Der Komponist braucht dafür vier Personen, die in knappen Szenen ohne viel Handlung diese verschiedenen Spielarten durchleben bis zum Mord des Gatten an seiner Frau.

Die Konzentration auf die vier Personen wird durch die Konzentration auf die Stimmen noch verstärkt. Das Orchester (hier das Klangforum Wien unter seinem Gründer Beat FURRER) hat nur leise behutsame Begleitfunktion, die Stimmen tragen das gesamte Stück von gut einer Stunde Dauer. Diese sind breit über das Spektrum verteilt, vom Sopran der Frau (Annette STRICKER) über den Bariton des unglücklich verliebten Dieners (Simon JAUNIN), den Baß-Bariton des Mannes (Otto KATZAMEIER) und den Countertenor des Gastes und Liebhabers (Kai WESSEL). Der Gesang kommt bruchstückhaft abgehackt, von manchmal asiatisch anmutender Linie, fast wie Sprechgesang.

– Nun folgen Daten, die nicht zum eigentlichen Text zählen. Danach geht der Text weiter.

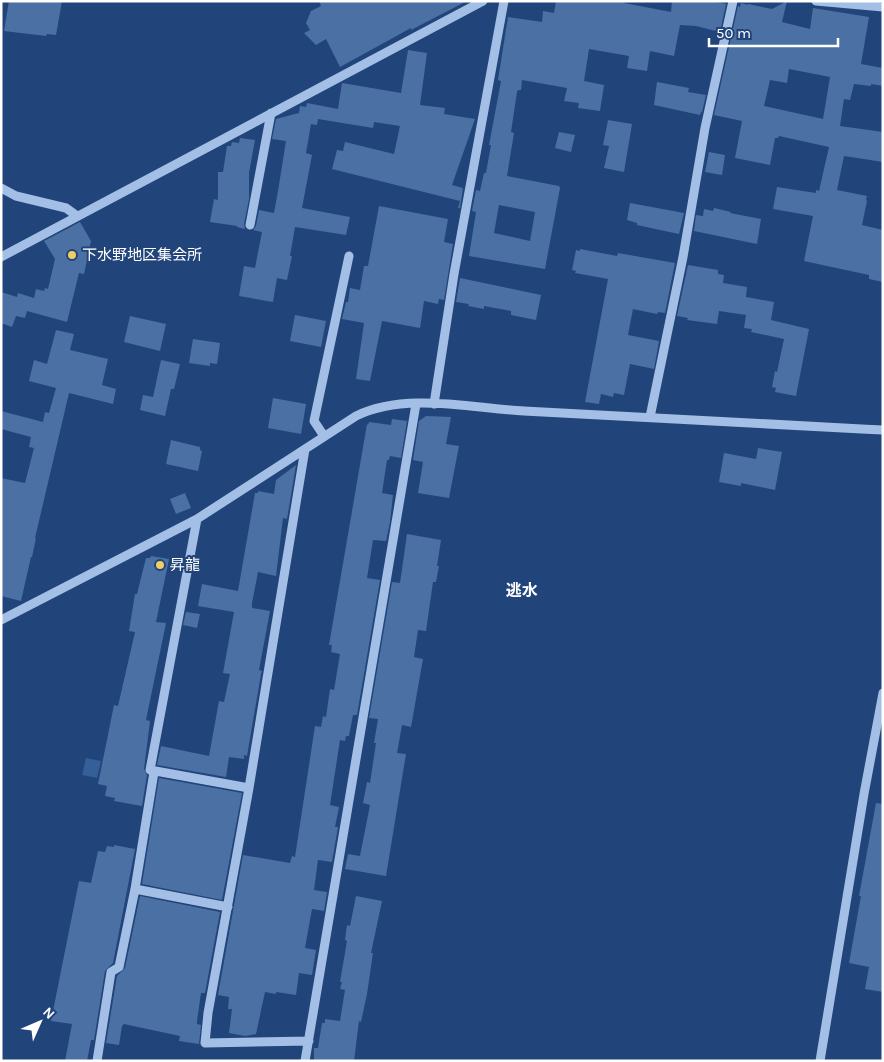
<svg xmlns="http://www.w3.org/2000/svg" width="884" height="1062" viewBox="0 0 884 1062" font-family="Karla,'Noto Sans JP',sans-serif">
  <style>
    .green { fill: #345f98 }
    .building { fill: #4a70a4; fill-rule: evenodd }
    .lines { fill: none; stroke-linecap: round; stroke-linejoin: round }
    .minor { stroke: #a3bfe5; stroke-width: 9 }
    .poi-dot { fill: #f2cd65; stroke: #21457a; stroke-width: 2 }
    .labels { text-anchor: middle; stroke-width: 4; stroke-linejoin: round; paint-order: stroke }
    .poi-label { font-size: 15px; fill: #fff; stroke: #21457a; text-anchor: start }
    .neighbourhood-label { font-size: 16px; font-weight: bold; fill: #fff; stroke: #21457a }
  </style>
  <rect width="100%" height="100%" fill="#21457a"/>
  <path class="green" d="M86,758l15,3 -4,17 -15,-3z"/>
  <path class="building" d="M9,1h53l-6,34 -9,-1 -1,2 -42,-5z
    M319,1h148l-56,29v-2l-71,39 -14,-28 -10,6 -12,-12 6,-3 -4,-7 5,-12 10,-5z
    M556,1h69l-1,2 47,9 1,-11h41l13,3 -6,28 -24,-6 -16,-1 -6,31 -24,-5 -3,20 -20,-3 2,-12 -40,-7 -5,32 20,4 -4,26 -22,-3 1,-5 -15,-2 3,-13 -45,-8 -1,10h-3l-1,2 -6,40 3,1 -7,43 52,10 1,2 -15,81 -76,-13 7,-44 -4,-1 4,-21 4,1 4,-18h2l5,-28h-2l12,-64 -3,-1 10,-63 34,5 1,-11 11,2zM499,205l36,7 -5,29 -36,-8z
    M787,1l-5,21 28,7 3,-21 56,9 -8,47 22,4v18l-12,-2v2l-17,-2 -4,16 -6,-1 -4,27 43,6v30l-39,-6 -7,34 30,6 -1,4 1,1 -5,24 21,5v52l-14,-3v-4l-65,-14 9,-45 -40,-7 4,-22 39,6v-3l3,1 10,-44 -50,-11 -1,2h-3l-5,27 -35,-7 7,-37 -28,-6 24,-109 2,1 1,-4 7,2v-1l24,5zM789,69l41,8 -7,42 -59,-13 6,-26 17,3z
    M408,50l19,3 -7,52 25,3 -1,6 31,5 -23,66 11,3 -3,20h-2l2,-7 -128,-32 5,-19 6,1 2,-9 49,12 6,-28 -26,-4 -1,6 -55,-9 -1,6 -6,-1 -5,29 6,2 -10,53 48,9 -4,18 -51,-8 -5,29h2l-5,24 -10,-2 -4,24 -34,-6 5,-30 11,2 7,-36 -9,-2 3,-4 3,-16 15,3 4,-22 8,-50 -14,-2 4,-20 23,-6 1,-7 6,1 1,-4 31,6 4,-26 59,10z
    M657,82l32,6 -1,4 18,3 -4,17h-1l-1,3 -46,-10z
    M608,120l24,4 -8,48 -20,-4 5,-22 -6,-1z
    M559,132l16,3 -4,17 -16,-4z
    M240,138l15,2 -6,33v26l-5,25 1,5 -8,-2v-1l-27,-4 4,-23 4,1v-28h5l4,-26h4l1,-4 7,1z
    M709,152l16,3 -3,20 -17,-3z
    M630,203l54,10 -5,21 -42,-9v-2l-10,-3z
    M379,206l69,13 -4,23 9,2 -9,56 -5,-1 -1,5 -14,-3 -4,27 -38,-7 -12,60 -14,-2 8,-56 -22,-4 4,-17h2l2,-14 10,2 4,-24h4z
    M714,208l17,4 -1,1 31,6 -4,25 -63,-13 2,-16 7,1 1,-7 9,2z
    M80,222l11,19 -7,33 -5,-1 -12,49 -40,-11 -2,7 -9,-2 -4,11 -11,-4v-31l16,5 1,-4 16,5 2,-9 8,2 1,-3 3,1 7,-30 -11,-18z
    M580,249l37,7 1,-3 57,10 -10,50 -7,-1 -1,2 -24,-5 -5,26 31,6 -5,28 -24,-5 -6,31 -10,-2 -1,4 -12,-3 -2,10 -14,-2 23,-123 -33,-6 1,-2 -4,-1 4,-20 4,1z
    M688,265l30,5v4l6,1 -1,8 24,4 -1,10 28,5 -3,18 38,9 -13,67 -21,-4 1,-4 -4,-1 3,-16 2,1 7,-33 -33,-7 1,-3 -8,-1 2,-13 -27,-4 -2,13 -30,-4 1,-2 -11,-2z
    M460,278l81,17 -5,25 -25,-5v-4l-27,-5v3l-16,-3 1,-2 -13,-2z
    M295,315l31,6 -5,26 -31,-6z
    M130,316l36,8 -6,27 -36,-9z
    M56,330l18,4 -4,16 38,9 -6,26 14,4 -3,15 -44,-11 -34,145h1l-4,19h-1l-10,44 -20,-5v-118l24,5 9,-35 -5,-1 2,-10 -30,-8v-18l42,11 2,-10 4,1 7,-25 -27,-7 5,-21 13,4z
    M193,339l27,4 -3,21 -7,-1v3l-21,-3z
    M161,360l19,4 -6,25h-3l-6,27 -25,-6 3,-15 10,2z
    M273,398l33,6 -5,30 -33,-6z
    M426,416l25,1 -5,27 13,2 -10,52 -31,-5 5,-31 -10,-2 6,-39z
    M392,419l15,2 -6,37 -11,-2 -1,4h-2l-5,33 11,2 -3,27 -4,19 -13,-1 -6,38 13,2 -23,135h-4l-4,21h-3l-1,5 -5,-1 -10,65 9,2 -4,20h3l-6,35 -14,-2 -4,30 13,2 -3,19 -12,-2 -7,39 11,2 -4,25 -13,-2 -3,22 -20,-3v2l-11,-2 -9,42 -11,2 -16,-3 3,-24h-4l1,-12 -11,-2 25,-140 47,8 2,-7 3,1 20,-131 6,1 2,-11 3,1 4,-28 4,1 6,-36 -9,-2 1,-7h-3l38,-221 1,1 1,-3 22,3z
    M171,440l29,7v3l2,1 -4,20 -32,-7z
    M758,448l24,4 -7,38 -34,-7v3l-22,-4 5,-29 32,6z
    M296,465l-9,54 -4,-1 -7,58 -18,-4 -6,31v5l18,3 -11,59 3,1 -1,3 -14,82 -3,-1v4l-15,-2 -3,20 -69,-12 4,-19 48,10 10,-55 5,1 6,-28 -7,-1 11,-61 -36,-6 4,-22 36,7 17,-98h3v-2l16,3 2,-14z
    M185,493l6,15 -15,6 -6,-15z
    M407,534l34,6 -4,26h2l-3,16h-3l-7,49 -8,-1 -4,27 9,2 -12,68 -9,-2 -5,28 9,1 -20,122 -41,-7 3,-15 12,2 10,-51 -7,-2 4,-21 3,1 6,-40h-2l4,-24 -9,-1 23,-136 8,1z
    M151,556l18,3 -13,63 10,1 -20,97 4,1 -6,48 3,6 -5,31 -28,-5 1,-3 -10,-2 2,-10 -9,-2 16,-79 4,1 17,-74 -6,-1 6,-37h2l9,-36h4z
    M186,612l14,2 -3,14 -14,-3z
    M159,778l83,15 -20,107 -80,-16z
    M876,803l7,1v188l-18,-3 4,-22 -20,-4 12,-67h-2z
    M114,845l21,4 -22,114 -8,8 -11,69h-3l-4,21h-22l7,-37 -21,-3 28,-140 12,2 7,-32 7,1 2,-6 7,1z
    M140,896l80,16 -15,81h-4l-4,28v3l4,1 -2,19 -20,-3 1,-5 -56,-12 -2,2 -3,19 -13,-2 11,-67 8,-8z
    M356,896l26,5 -11,52h2l-6,41 -6,28 -2,-1 -5,40h-40v-13h4l4,-25h3v-4l15,2 5,-31 -5,-1 2,-7h-2l7,-41 -2,-1 2,-15 3,1z"/>
  <g class="lines">
    <path class="minor" d="M816,1l67,6
      M1,188l15,8 50,12 11,8
      M250,225l21,-112
      M1,257l482,-256
      M434,404l20,-130 50,-273
      M650,417l33,-160 22,-129 28,-127
      M324,436l-10,-15 35,-165
      M305,449l-56,339 -41,225 -3,30 104,-2
      M197,519l-47,251 99,18
      M1,620l196,-101 159,-103c49,-24 115,-8 168,-5 119,6 239,13 359,19
      M135,889l93,18
      M97,1061l14,-89 8,-5 16,-78 19,-117
      M305,1061l111,-657
      M820,1061l44,-267 19,-101"/>
  </g>
  <g class="poi-dot">
    <circle cx="72" cy="255" r="5"/>
    <circle cx="160" cy="565" r="5"/>
  </g>
  <g class="labels">
    <g class="poi-label">
      <text x="82" y="260">下水野地区集会所</text>
      <text x="170" y="570">昇龍</text>
    </g>
    <g class="neighbourhood-label">
      <text x="522" y="596">逃水</text>
    </g>
  </g>
  <rect width="884" height="1062" fill="none" stroke="#ffffff" stroke-width="5"/>
  <g transform="translate(40 1022) rotate(45)" stroke="#21457a" stroke-width="4" paint-order="stroke">
  <path d="M0-4L9 19L0 12L-9 19Z" fill="#ffffff"/>
  <text y="-8" font-size="14" font-weight="bold" text-anchor="middle" fill="#ffffff">N</text>
  </g>
  <path d="M709 38v8h129v-8" fill="none" stroke="#ffffff" stroke-width="2.5"/>
  <text x="716" y="38" font-size="15" fill="#ffffff" stroke="#21457a" stroke-width="4" paint-order="stroke">50 m</text>
</svg>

Nur dreimal wird der Fortgang der Gespräche unterbrochen, durch eher kurze orchestrale Intermezzi. Hier bekommt das Stück einen völlig anderen Charakter. Wenn im ersten Intermezzo noch Anklänge an Alte Musik zu erahnen sind, so entwickeln die beiden anderen einen ganz eigenen Klang von besonderem Reiz. Durch die Unterbrechungen entsteht erst so etwas wie ein Spannungsbogen, der ohne diese Stücke kaum gegeben wäre.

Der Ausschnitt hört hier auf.